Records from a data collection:
- - - - - - -
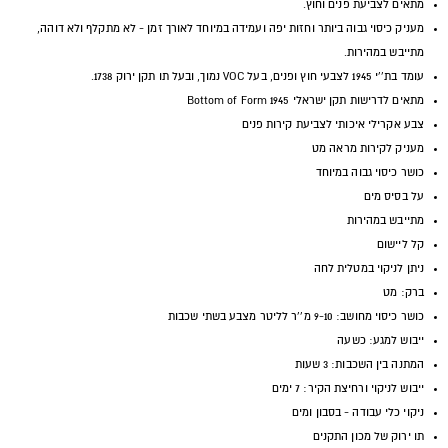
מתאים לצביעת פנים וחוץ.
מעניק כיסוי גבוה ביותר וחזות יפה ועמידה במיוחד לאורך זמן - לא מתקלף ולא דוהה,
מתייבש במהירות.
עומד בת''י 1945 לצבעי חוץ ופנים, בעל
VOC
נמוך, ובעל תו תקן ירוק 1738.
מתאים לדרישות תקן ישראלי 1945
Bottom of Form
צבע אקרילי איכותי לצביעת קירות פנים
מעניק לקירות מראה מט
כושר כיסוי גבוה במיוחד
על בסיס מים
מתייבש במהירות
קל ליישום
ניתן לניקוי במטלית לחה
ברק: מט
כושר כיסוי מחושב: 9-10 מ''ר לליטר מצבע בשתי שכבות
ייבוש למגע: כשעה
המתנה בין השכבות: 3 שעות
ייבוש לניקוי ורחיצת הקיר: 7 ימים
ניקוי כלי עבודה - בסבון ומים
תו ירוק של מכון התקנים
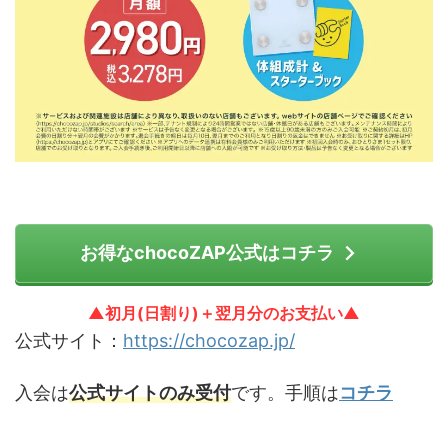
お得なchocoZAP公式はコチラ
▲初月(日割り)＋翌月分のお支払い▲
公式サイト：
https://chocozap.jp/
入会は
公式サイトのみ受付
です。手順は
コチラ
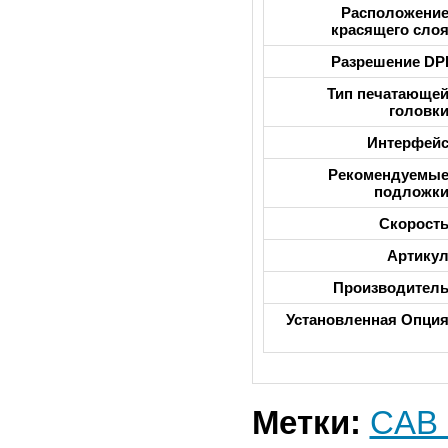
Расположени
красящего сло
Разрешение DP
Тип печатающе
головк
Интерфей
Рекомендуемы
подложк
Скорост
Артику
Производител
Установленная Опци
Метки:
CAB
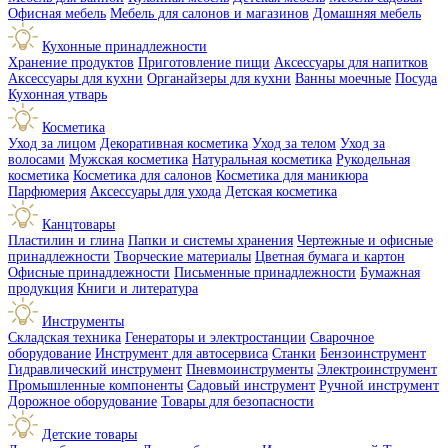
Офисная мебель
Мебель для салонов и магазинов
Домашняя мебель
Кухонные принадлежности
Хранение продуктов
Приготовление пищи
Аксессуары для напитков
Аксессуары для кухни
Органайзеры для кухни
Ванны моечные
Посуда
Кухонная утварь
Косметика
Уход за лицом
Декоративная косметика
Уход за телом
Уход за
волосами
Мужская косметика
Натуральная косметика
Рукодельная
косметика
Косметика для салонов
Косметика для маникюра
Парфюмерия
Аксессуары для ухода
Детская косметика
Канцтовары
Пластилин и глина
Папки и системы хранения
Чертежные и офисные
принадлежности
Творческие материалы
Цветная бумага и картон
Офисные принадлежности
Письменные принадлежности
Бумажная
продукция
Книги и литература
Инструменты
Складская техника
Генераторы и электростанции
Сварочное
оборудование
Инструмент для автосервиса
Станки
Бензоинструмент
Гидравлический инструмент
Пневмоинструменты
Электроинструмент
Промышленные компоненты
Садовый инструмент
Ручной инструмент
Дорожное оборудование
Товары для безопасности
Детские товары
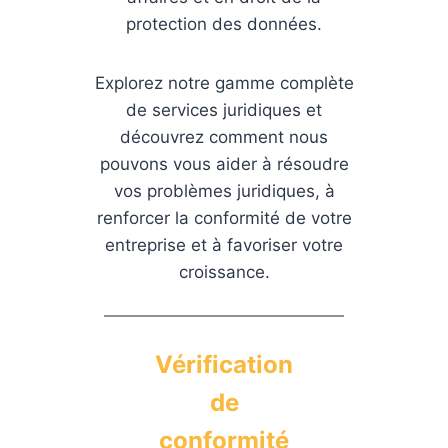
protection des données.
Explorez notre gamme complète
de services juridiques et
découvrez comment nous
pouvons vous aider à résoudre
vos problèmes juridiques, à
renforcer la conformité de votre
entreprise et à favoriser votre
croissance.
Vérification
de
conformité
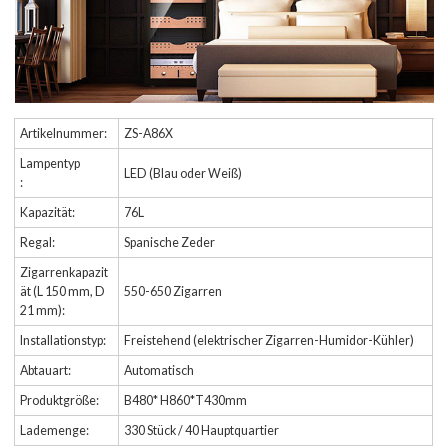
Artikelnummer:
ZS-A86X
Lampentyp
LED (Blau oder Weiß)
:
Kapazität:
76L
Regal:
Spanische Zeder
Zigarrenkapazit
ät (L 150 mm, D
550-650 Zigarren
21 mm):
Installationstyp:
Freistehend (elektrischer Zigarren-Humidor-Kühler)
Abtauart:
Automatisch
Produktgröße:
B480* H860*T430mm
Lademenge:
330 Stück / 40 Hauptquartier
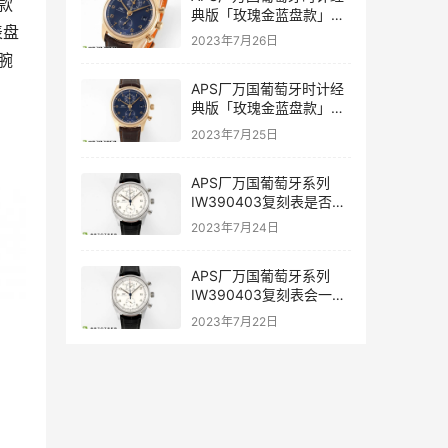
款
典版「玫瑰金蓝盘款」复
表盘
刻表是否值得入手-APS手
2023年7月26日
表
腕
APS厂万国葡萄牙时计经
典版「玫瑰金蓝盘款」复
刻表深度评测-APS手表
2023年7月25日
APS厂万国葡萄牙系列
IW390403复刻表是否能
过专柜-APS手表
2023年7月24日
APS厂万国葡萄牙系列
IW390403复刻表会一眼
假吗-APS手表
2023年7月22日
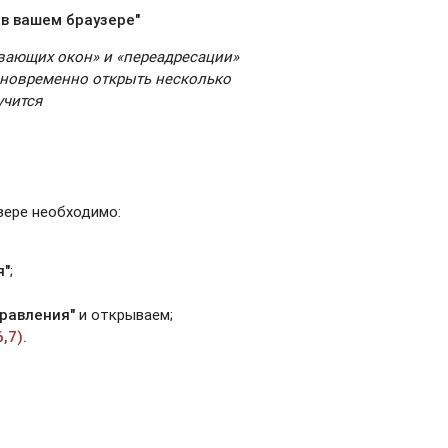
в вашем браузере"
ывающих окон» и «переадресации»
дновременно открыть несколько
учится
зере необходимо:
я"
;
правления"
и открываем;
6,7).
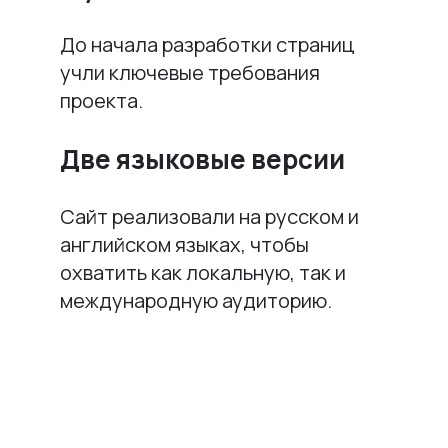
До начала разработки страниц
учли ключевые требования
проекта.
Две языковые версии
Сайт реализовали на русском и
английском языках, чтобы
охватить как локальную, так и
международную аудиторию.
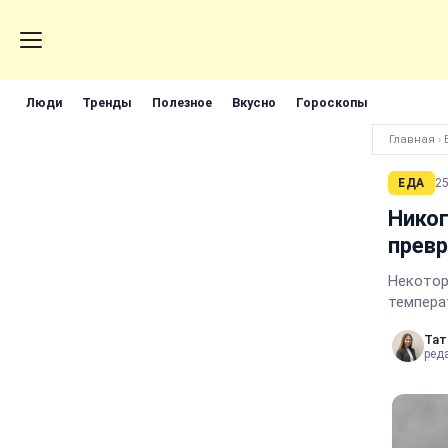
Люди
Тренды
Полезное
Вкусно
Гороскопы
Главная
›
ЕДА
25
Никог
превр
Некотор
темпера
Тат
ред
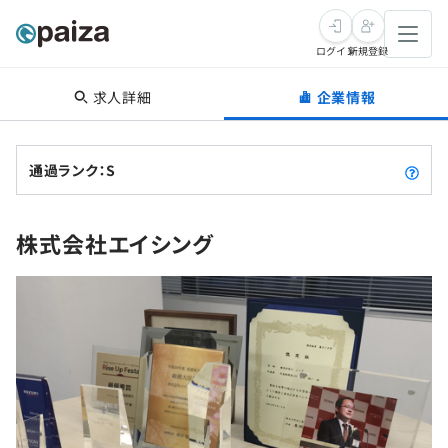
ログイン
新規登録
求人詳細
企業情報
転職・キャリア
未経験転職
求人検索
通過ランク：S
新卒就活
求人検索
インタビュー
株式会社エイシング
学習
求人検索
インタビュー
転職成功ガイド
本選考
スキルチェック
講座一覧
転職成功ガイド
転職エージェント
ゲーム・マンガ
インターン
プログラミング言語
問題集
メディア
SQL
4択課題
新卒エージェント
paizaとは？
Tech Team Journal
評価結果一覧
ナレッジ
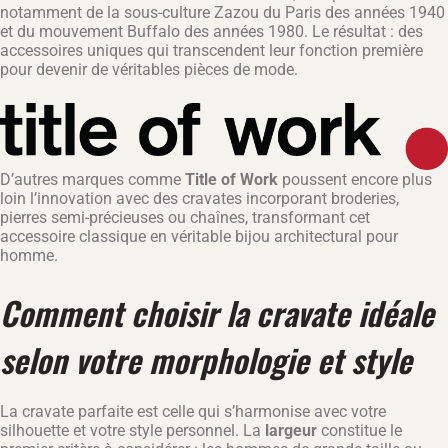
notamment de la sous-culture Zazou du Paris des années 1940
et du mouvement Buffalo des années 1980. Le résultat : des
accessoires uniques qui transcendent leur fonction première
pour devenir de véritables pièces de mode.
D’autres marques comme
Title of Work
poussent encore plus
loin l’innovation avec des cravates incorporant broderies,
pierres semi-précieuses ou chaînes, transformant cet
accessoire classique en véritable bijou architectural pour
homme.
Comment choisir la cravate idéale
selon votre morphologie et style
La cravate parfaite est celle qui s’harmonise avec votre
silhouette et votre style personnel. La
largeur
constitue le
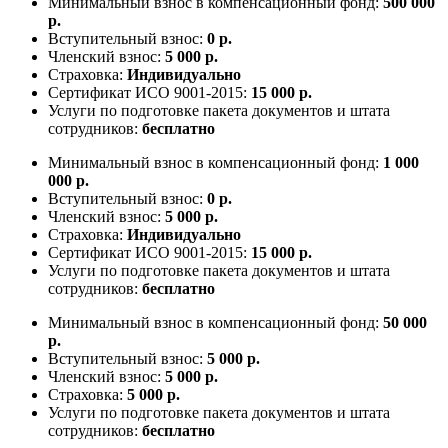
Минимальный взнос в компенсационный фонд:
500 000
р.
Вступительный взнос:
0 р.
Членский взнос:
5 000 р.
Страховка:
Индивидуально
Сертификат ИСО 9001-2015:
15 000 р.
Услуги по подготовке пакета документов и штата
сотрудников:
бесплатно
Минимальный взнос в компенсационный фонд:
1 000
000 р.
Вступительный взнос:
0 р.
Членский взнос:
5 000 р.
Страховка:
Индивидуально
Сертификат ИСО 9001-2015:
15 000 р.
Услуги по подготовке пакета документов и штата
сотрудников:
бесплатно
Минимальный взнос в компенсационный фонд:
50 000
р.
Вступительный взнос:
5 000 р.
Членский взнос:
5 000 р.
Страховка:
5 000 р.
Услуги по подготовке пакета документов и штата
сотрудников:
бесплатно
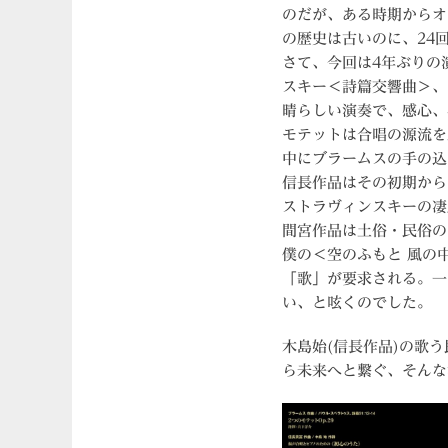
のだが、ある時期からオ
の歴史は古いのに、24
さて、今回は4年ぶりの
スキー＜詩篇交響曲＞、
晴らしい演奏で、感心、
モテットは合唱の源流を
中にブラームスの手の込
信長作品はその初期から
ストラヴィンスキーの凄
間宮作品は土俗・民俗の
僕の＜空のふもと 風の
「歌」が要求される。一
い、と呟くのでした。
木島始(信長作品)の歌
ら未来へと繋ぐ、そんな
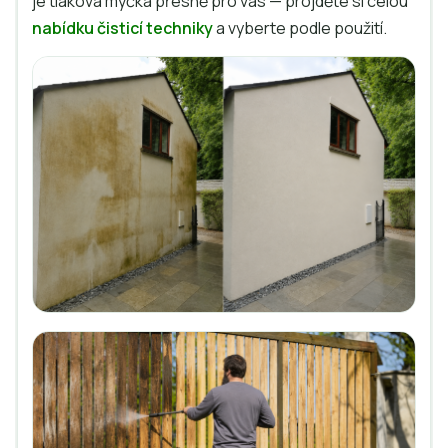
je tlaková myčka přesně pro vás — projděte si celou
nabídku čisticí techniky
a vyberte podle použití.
- - - - - - -
Problem statement:
Your answer must be an exact reproduction of all entries, containing no pictures.

Result for this task:
מתאים לצביעת פנים וחוץ.
מעניק כיסוי גבוה ביותר וחזות יפה ועמידה במיוחד לאורך זמן - לא מתקלף ולא דוהה,
מתייבש במהירות.
עומד בת''י 1945 לצבעי חוץ ופנים, בעל
VOC
נמוך, ובעל תו תקן ירוק 1738.
מתאים לדרישות תקן ישראלי 1945
Bottom of Form
צבע אקרילי איכותי לצביעת קירות פנים
מעניק לקירות מראה מט
כושר כיסוי גבוה במיוחד
על בסיס מים
מתייבש במהירות
קל ליישום
ניתן לניקוי במטלית לחה
ברק: מט
כושר כיסוי מחושב: 9-10 מ''ר לליטר מצבע בשתי שכבות
ייבוש למגע: כשעה
המתנה בין השכבות: 3 שעות
ייבוש לניקוי ורחיצת הקיר: 7 ימים
ניקוי כלי עבודה - בסבון ומים
תו ירוק של מכון התקנים
お得なchocoZAP公式はコチラ
▲初月(日割り)＋翌月分のお支払い▲
公式サイト：
https://chocozap.jp/
入会は
公式サイトのみ受付
です。手順は
コチラ
Расположени
красящего сло
Разрешение DP
Тип печатающе
головк
Интерфей
Рекомендуемы
подложк
Скорост
Артику
Производител
Установленная Опци
Метки:
CAB
Офисная мебель
Мебель для салонов и магазинов
Домашняя мебель
Кухонные принадлежности
Хранение продуктов
Приготовление пищи
Аксессуары для напитков
Аксессуары для кухни
Органайзеры для кухни
Ванны моечные
Посуда
Кухонная утварь
Косметика
Уход за лицом
Декоративная косметика
Уход за телом
Уход за
волосами
Мужская косметика
Натуральная косметика
Рукодельная
косметика
Косметика для салонов
Косметика для маникюра
Парфюмерия
Аксессуары для ухода
Детская косметика
Канцтовары
Пластилин и глина
Папки и системы хранения
Чертежные и офисные
принадлежности
Творческие материалы
Цветная бумага и картон
Офисные принадлежности
Письменные принадлежности
Бумажная
продукция
Книги и литература
Инструменты
Складская техника
Генераторы и электростанции
Сварочное
оборудование
Инструмент для автосервиса
Станки
Бензоинструмент
Гидравлический инструмент
Пневмоинструменты
Электроинструмент
Промышленные компоненты
Садовый инструмент
Ручной инструмент
Дорожное оборудование
Товары для безопасности
Детские товары
protection des données.
Explorez notre gamme complète
de services juridiques et
découvrez comment nous
pouvons vous aider à résoudre
vos problèmes juridiques, à
renforcer la conformité de votre
entreprise et à favoriser votre
croissance.
Vérification
de
conformité
Artikelnummer:
ZS-A86X
Lampentyp
LED (Blau oder Weiß)
:
Kapazität:
76L
Regal:
Spanische Zeder
Zigarrenkapazit
ät (L 150 mm, D
550-650 Zigarren
21 mm):
Installationstyp:
Freistehend (elektrischer Zigarren-Humidor-Kühler)
Abtauart:
Automatisch
Produktgröße:
B480* H860*T430mm
Lademenge:
330 Stück / 40 Hauptquartier
款
典版「玫瑰金蓝盘款」复
表盘
刻表是否值得入手-APS手
2023年7月26日
表
腕
APS厂万国葡萄牙时计经
典版「玫瑰金蓝盘款」复
刻表深度评测-APS手表
2023年7月25日
APS厂万国葡萄牙系列
IW390403复刻表是否能
过专柜-APS手表
2023年7月24日
APS厂万国葡萄牙系列
IW390403复刻表会一眼
假吗-APS手表
2023年7月22日
в вашем браузере"
ывающих окон» и «переадресации»
дновременно открыть несколько
учится
зере необходимо:
я"
;
правления"
и открываем;
6,7).
До начала разработки страниц
учли ключевые требования
проекта.
Две языковые версии
Сайт реализовали на русском и
английском языках, чтобы
охватить как локальную, так и
международную аудиторию.
Люди
Тренды
Полезное
Вкусно
Гороскопы
Главная
›
ЕДА
25
Никог
превр
Некотор
темпера
Тат
ред
ログイン
新規登録
求人詳細
企業情報
転職・キャリア
未経験転職
求人検索
通過ランク：S
新卒就活
求人検索
インタビュー
株式会社エイシング
学習
求人検索
インタビュー
転職成功ガイド
本選考
スキルチェック
講座一覧
転職成功ガイド
転職エージェント
ゲーム・マンガ
インターン
プログラミング言語
問題集
メディア
SQL
4択課題
新卒エージェント
paizaとは？
Tech Team Journal
評価結果一覧
ナレッジ
notamment de la sous-culture Zazou du Paris des années 1940
et du mouvement Buffalo des années 1980. Le résultat : des
accessoires uniques qui transcendent leur fonction première
pour devenir de véritables pièces de mode.
D’autres marques comme
Title of Work
poussent encore plus
loin l’innovation avec des cravates incorporant broderies,
pierres semi-précieuses ou chaînes, transformant cet
accessoire classique en véritable bijou architectural pour
homme.
Comment choisir la cravate idéale
selon votre morphologie et style
La cravate parfaite est celle qui s’harmonise avec votre
silhouette et votre style personnel. La
largeur
constitue le
Минимальный взнос в компенсационный фонд:
500 000
р.
Вступительный взнос:
0 р.
Членский взнос:
5 000 р.
Страховка:
Индивидуально
Сертификат ИСО 9001-2015:
15 000 р.
Услуги по подготовке пакета документов и штата
сотрудников:
бесплатно
Минимальный взнос в компенсационный фонд:
1 000
000 р.
Вступительный взнос:
0 р.
Членский взнос:
5 000 р.
Страховка:
Индивидуально
Сертификат ИСО 9001-2015:
15 000 р.
Услуги по подготовке пакета документов и штата
сотрудников:
бесплатно
Минимальный взнос в компенсационный фонд:
50 000
р.
Вступительный взнос:
5 000 р.
Членский взнос:
5 000 р.
Страховка:
5 000 р.
Услуги по подготовке пакета документов и штата
сотрудников:
бесплатно
のだが、ある時期からオ
の歴史は古いのに、24
さて、今回は4年ぶりの
スキー＜詩篇交響曲＞、
晴らしい演奏で、感心、
モテットは合唱の源流を
中にブラームスの手の込
信長作品はその初期から
ストラヴィンスキーの凄
間宮作品は土俗・民俗の
僕の＜空のふもと 風の
「歌」が要求される。一
い、と呟くのでした。
木島始(信長作品)の歌
ら未来へと繋ぐ、そんな
je tlaková myčka přesně pro vás — projděte si celou
nabídku čisticí techniky
a vyberte podle použití.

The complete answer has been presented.